Records contained in a dataset
⁂

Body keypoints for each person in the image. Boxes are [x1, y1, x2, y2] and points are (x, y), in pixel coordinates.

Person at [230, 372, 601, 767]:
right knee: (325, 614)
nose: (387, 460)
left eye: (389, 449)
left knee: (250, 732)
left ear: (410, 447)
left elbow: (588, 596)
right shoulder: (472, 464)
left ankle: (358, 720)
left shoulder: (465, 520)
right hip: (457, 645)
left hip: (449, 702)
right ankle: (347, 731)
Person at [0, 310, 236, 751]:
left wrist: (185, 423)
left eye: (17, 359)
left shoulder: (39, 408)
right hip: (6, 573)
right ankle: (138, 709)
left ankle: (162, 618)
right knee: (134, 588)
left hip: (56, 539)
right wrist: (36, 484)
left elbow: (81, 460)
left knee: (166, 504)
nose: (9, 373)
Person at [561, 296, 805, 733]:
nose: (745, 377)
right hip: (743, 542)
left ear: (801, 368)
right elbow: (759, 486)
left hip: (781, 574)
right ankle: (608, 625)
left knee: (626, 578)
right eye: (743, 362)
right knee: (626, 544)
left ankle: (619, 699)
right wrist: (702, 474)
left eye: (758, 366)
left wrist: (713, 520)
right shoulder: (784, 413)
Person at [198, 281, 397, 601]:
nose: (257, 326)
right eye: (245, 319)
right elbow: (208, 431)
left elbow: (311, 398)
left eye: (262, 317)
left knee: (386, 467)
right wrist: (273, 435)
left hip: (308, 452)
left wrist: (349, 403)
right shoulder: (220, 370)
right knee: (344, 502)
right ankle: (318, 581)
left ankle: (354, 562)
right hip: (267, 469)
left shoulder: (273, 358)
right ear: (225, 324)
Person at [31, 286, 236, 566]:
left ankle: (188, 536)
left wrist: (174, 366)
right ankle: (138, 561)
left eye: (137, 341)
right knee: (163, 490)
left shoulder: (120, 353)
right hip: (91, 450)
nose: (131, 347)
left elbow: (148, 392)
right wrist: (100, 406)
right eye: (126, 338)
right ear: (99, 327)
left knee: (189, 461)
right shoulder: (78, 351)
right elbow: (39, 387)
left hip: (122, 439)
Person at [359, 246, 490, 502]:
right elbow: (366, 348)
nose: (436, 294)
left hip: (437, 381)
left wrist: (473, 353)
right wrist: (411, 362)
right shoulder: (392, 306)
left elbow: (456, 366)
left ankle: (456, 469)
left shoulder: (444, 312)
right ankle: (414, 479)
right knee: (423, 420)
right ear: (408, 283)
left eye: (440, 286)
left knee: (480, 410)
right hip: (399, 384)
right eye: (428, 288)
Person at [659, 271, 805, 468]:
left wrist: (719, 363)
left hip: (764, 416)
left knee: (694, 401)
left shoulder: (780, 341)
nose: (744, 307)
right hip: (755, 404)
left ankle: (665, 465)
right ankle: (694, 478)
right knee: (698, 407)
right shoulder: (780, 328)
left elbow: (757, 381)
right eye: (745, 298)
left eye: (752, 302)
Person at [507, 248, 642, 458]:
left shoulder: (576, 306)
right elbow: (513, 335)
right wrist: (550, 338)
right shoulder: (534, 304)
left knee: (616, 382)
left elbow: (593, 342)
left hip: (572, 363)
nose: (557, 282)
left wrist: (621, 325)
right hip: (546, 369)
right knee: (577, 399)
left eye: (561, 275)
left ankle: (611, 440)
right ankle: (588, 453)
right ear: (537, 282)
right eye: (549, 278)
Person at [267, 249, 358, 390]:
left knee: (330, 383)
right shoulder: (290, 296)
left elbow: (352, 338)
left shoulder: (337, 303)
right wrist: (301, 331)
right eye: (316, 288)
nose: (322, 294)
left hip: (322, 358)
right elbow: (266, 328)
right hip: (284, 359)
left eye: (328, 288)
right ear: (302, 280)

⁂

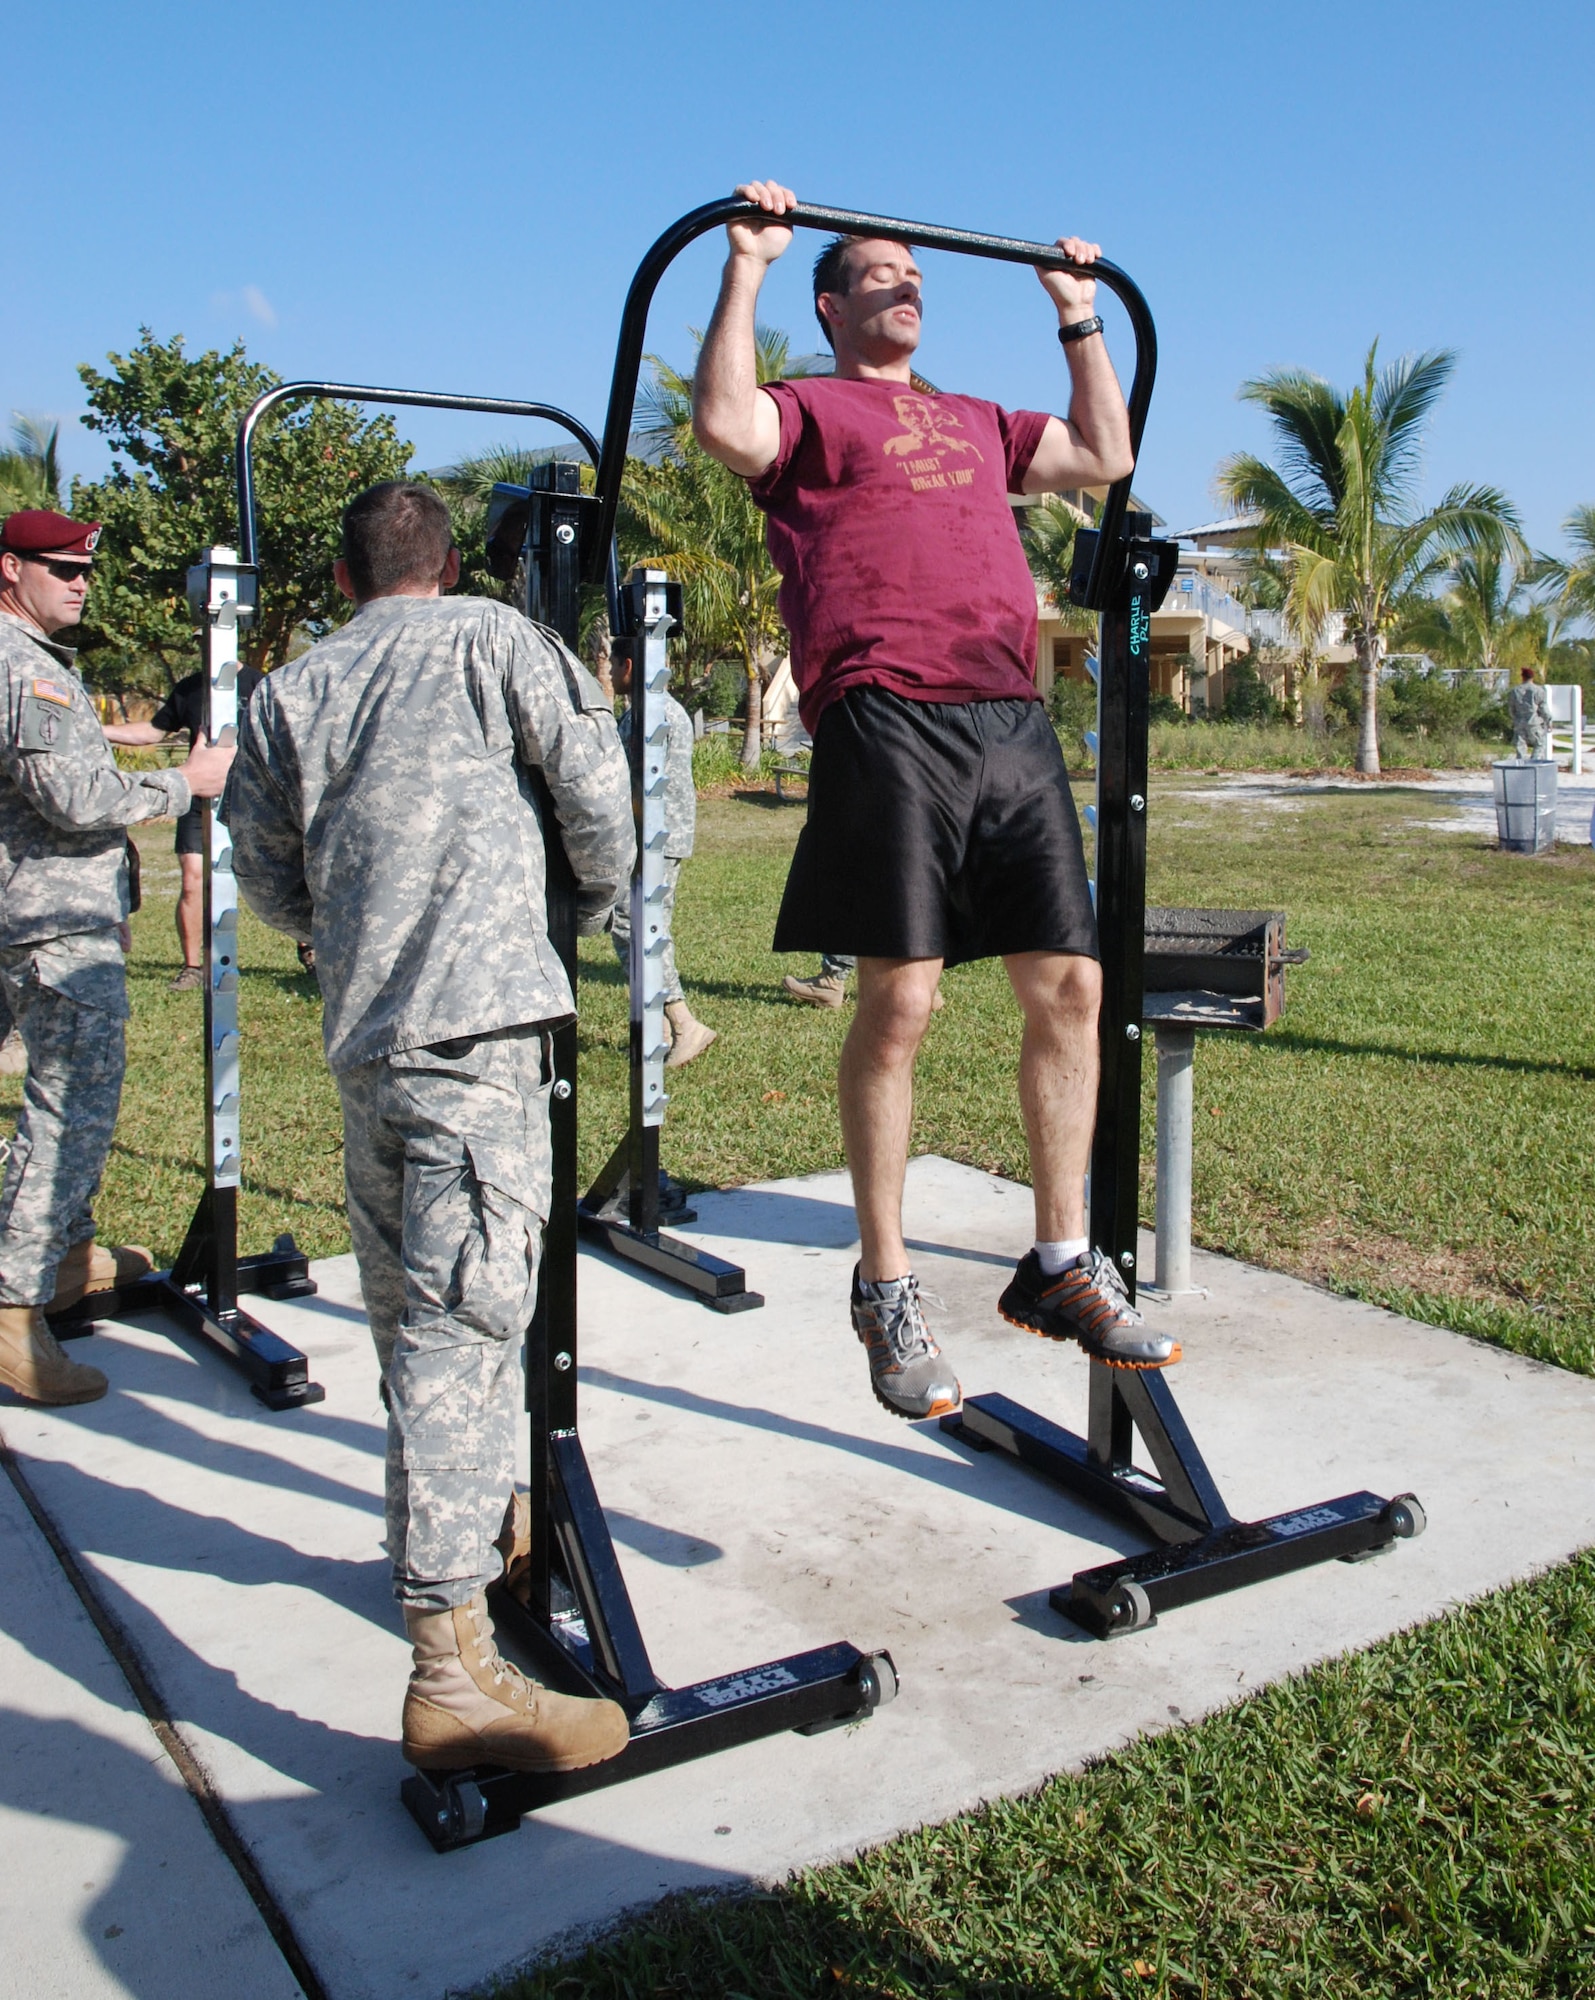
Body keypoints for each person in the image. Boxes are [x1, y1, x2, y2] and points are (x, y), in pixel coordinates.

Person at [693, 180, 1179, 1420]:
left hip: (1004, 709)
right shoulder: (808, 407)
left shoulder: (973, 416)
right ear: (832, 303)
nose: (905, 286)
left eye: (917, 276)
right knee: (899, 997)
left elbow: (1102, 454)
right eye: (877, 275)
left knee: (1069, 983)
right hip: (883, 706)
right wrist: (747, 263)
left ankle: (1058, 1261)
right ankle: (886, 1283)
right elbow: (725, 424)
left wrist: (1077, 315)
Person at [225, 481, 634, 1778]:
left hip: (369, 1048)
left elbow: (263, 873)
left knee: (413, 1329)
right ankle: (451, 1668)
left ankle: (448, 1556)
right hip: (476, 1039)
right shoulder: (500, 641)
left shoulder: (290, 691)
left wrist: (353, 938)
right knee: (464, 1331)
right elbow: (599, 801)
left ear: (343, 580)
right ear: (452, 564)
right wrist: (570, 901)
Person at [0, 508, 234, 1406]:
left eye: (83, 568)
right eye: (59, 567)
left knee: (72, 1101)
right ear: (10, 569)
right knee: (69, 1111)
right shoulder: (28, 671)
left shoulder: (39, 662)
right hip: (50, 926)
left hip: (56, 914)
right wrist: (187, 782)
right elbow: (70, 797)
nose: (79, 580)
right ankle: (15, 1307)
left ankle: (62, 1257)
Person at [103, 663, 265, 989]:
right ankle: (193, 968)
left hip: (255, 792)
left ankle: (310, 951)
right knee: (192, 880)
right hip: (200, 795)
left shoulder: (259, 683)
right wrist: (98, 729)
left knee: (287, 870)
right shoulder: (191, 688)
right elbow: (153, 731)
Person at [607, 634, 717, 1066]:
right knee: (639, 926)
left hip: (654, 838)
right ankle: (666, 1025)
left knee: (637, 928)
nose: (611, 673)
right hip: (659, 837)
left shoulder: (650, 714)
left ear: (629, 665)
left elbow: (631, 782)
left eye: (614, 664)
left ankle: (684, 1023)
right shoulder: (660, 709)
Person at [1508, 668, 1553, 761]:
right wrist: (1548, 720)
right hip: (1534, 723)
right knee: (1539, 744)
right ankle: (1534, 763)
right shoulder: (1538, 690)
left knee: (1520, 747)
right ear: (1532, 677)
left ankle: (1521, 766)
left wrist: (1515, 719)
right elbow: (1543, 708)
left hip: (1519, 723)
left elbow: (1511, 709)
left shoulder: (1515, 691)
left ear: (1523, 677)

⁂

Task prompt: If a line above holds the string "nose", copy it out.

Solution to this problem:
nose: (387, 460)
nose: (9, 373)
nose: (745, 377)
nose: (257, 326)
nose: (131, 347)
nose: (436, 294)
nose: (744, 307)
nose: (557, 282)
nose: (322, 294)
nose: (905, 286)
nose: (79, 580)
nose: (611, 673)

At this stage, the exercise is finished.